-- Start TEXT SECTION --

# Lainie & Tara rest in peace



## Hayley337 (Dec 4, 2012)

__
Sensitive content, not recommended for those under 18
Show Content


















































Lainie - American bulldog
Tara - White staff

To my angels in heaven
i miss you both so much, thank you for all the memories i will never forget them, and never forget either of you.
the house seems so empty without you getting under my feet!
my life seems so empty with out you
i miss being greeted as i walk through the front door, you both jumping up at me (and usually knock me to the floor!)
I am so jealous of the angels in heaven that have your company now
and i cant wait to see you both again

you were the best dogs that anyone could ask for and i love you more than you could possibly imagine

Rest in peace my babies you better be waiting for me when i get up there


----------



## fluid (Nov 26, 2012)

Just lovely looking dogs, its very tough and painfull when we lose them, either at a young age or they lead their full lives, somtimes they do not get past puppy stage.
Iv'e had 7 dogs in my 50 yr life some died of old age some to soon, 2 are still with me.
we cannot stop old age or sickness or accidents, just like people, but what we can do is give your dog the best life and love you can.

Its very clear you did that, and that love they felt is still with them, so rest in peace lanie & Tara


----------



## jonb (Nov 15, 2012)

nice looking dogs love the pics,especially of the seesaw.
looks like very loved dogs
RIP Lainie & Tara


----------



## Hayley337 (Dec 4, 2012)

thank you for that kind comment  i just hope it gets easier as time passes, right now it feels like the end of my life


----------



## jill3 (Feb 18, 2009)

I am so sorry for your loss. 
I have just read some of your thread on the Dog chat. I am sorry I never read it all it is just so sad and up setting.
My heart really goes out to you.
Maybe talking to a professional bereavement person who deals with the loss of pets might be able to help you. 


R.I.P Lainie and Tara may you run free at rainbow bridge xx


----------



## Hayley337 (Dec 4, 2012)

Thanks Jill, and its ok i dont blame you for not reading it all its such a tragic thing that has happened. i think i will definitely need to talk to someone about it as i am having trouble finding clousure on the situation because it was such a freak accident. i would like to know where exactly i went wrong and how to avoid it ever happening again. Thank you for your kindness x


----------



## sligy (Jul 3, 2012)

They look like lovely dogs. They will be peaceful where they are i am sure. 
The grief of loosing a pet can be very hard, and to loose 2 at the same time must be even harder, but it does ease with a bit of time.
I am sure where ever they go when there gone it is a happy place.


----------



## Cromford (Nov 12, 2012)

Heh Hayley,

My thoughts are with you. My heart aches for you. 

Hope your babies are keeping my lad company at the bridge. like you say....they best be waiting....


----------



## Sled dog hotel (Aug 11, 2010)

-- End TEXT SECTION --
-- Start PROVIDED MATERIAL --

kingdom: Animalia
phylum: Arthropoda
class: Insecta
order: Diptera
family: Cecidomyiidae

-- End PROVIDED MATERIAL --
-- Start PROVIDED MATERIAL --

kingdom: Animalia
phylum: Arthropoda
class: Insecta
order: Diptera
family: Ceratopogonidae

-- End PROVIDED MATERIAL --

* GOAL OF THE EXERCISE *
Extend the memorial thread for Lainie and Tara past its final line. The listing comes from a separate source and is unrelated to the thread.

* EXPECTED ANSWER *
Hayley337 said:


> Thanks Jill, and its ok i dont blame you for not reading it all its such a tragic thing that has happened. i think i will definitely need to talk to someone about it as i am having trouble finding clousure on the situation because it was such a freak accident. i would like to know where exactly i went wrong and how to avoid it ever happening again. Thank you for your kindness x


So sorry for your loss, Beautiful Girls and must be so hard for you especially losing them in such circumstances.

The Blue cross and society of Companion animal studies run a pet bereavement support service. They offer confidential support understanding and information for pet owneres who are grieving the loss of a pet.
The support line No is 0800 096 6606 E Mail [email protected]
You can also create a memorial at Blue Cross- Animal Charity they may be able to help.

Lainie and Tara, may your spirits run forever free in sunshine.


----------



## Hayley337 (Dec 4, 2012)

Thank you everyone  xx

just thought they desereved a post like this as my first thread on here didnt paint a very good picture of them, and they deserve all the credit possible because they were both truely amazing dogs.


----------



## MrsLen (Sep 3, 2012)

Gorgeous dogs. May they both rest in peace.


----------



## Hayley337 (Dec 4, 2012)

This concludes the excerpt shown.